Le régime iranien ne peut être considéré comme anti-impérialiste. Durant la Guerre froide, les pays qui luttaient contre les États-Unis et leurs alliés étaient souvent qualifiés d’anti-impérialistes. Dans ce contexte bipolaire, la résistance à Washington s’inscrivait dans une lutte plus large contre l’impérialisme, avec le soutien direct ou indirect du bloc socialiste mené par l’Union soviétique. Les interventions militaires américaines étaient alors largement perçues comme des guerres contre les forces socialistes et démocratiques.
Dans le contexte actuel, l’anti-impérialisme n’est possible qu’à travers l’adhésion aux principes démocratiques et anticapitalistes. Un véritable soutien populaire ne peut être obtenu que par la voie démocratique. Aucun pays dépourvu de légitimité démocratique ou incapable de puiser sa force dans son peuple ne peut mener une lutte efficace contre l’impérialisme. Un régime qui impose une répression féroce à sa population, massacre des dizaines de milliers de manifestants civils et exécute des milliers de personnes a perdu tout soutien populaire. On estime que la République islamique d’Iran ne bénéficie plus que d’environ 20 % de soutien au sein de sa population, ce que reflètent les très faibles taux de participation électorale, rarement supérieurs à 50 %.
Considérer comme anti-impérialiste un État qui inflige une oppression aussi sévère à son propre peuple – notamment par la répression systématique des femmes – revient à normaliser et à cautionner cette oppression.
La lutte contre l’impérialisme à l’époque contemporaine ne peut être menée qu’avec le soutien du peuple, et ce soutien ne s’obtient que par la démocratie. Les centres capitalistes comme la Chine et la Russie ne peuvent pas non plus être considérés comme anti-impérialistes. Si le capitalisme est la force motrice de l’impérialisme, alors la Chine, avec son système fondé sur la répression et l’exploitation du travail, est aujourd’hui la première puissance capitaliste mondiale en devenir. D’ici quelques décennies, elle pourrait même atteindre la suprématie technologique. Quant à la Russie, elle incarne un capitalisme de connivence oligarchique. Dans cette perspective, la guerre menée par l’Iran avec le soutien de Moscou et Pékin ne peut être qualifiée d’anti-impérialiste.

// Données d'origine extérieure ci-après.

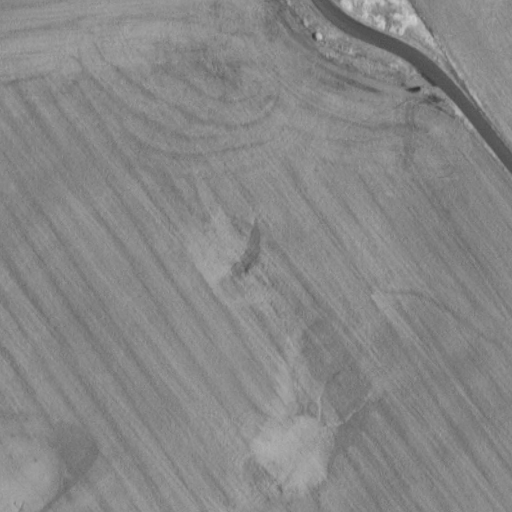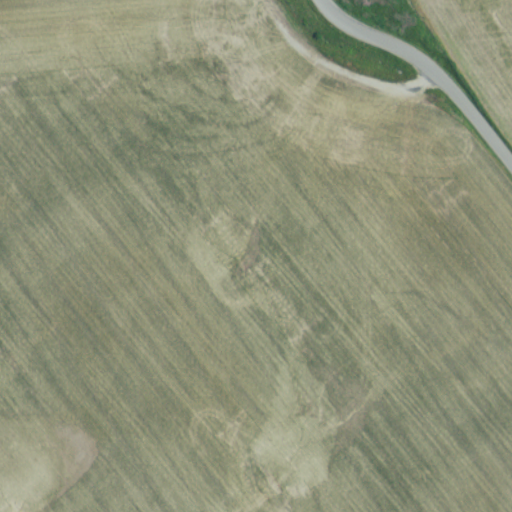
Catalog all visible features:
road: (427, 70)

Tout en s’opposant fermement aux politiques de guerre des États-Unis et d’Israël, il est essentiel de ne pas attribuer à l’Iran un caractère anti-impérialiste. Mieux encore : tenter de présenter favorablement un régime qui massacre et exécute ceux qui réclament la démocratie reviendrait à se rendre complice d’un crime contre l’humanité.
En Iran, les communautés kurdes et baloutches subissent une oppression considérable. Bien que le régime ne mène pas une politique de négationnisme et de génocide aussi radicale que celle attribuée à la Turquie, il refuse de reconnaître à ces peuples le droit à l’autonomie, à leurs identités, langues et cultures. Sur ce plan, l’approche iranienne de l’État-nation représente même une régression par rapport à certaines de ses propres traditions politiques historiques.
S’opposer aux attaques américaines et israéliennes, tout en résistant à la politique du régime iranien et en plaidant pour un Iran démocratique – qualifié de « troisième voie » des peuples – revêt une importance cruciale. Si les socialistes et les forces démocratiques adoptent cette position, ils démontreront une cohérence réelle avec leurs principes idéologiques et politiques.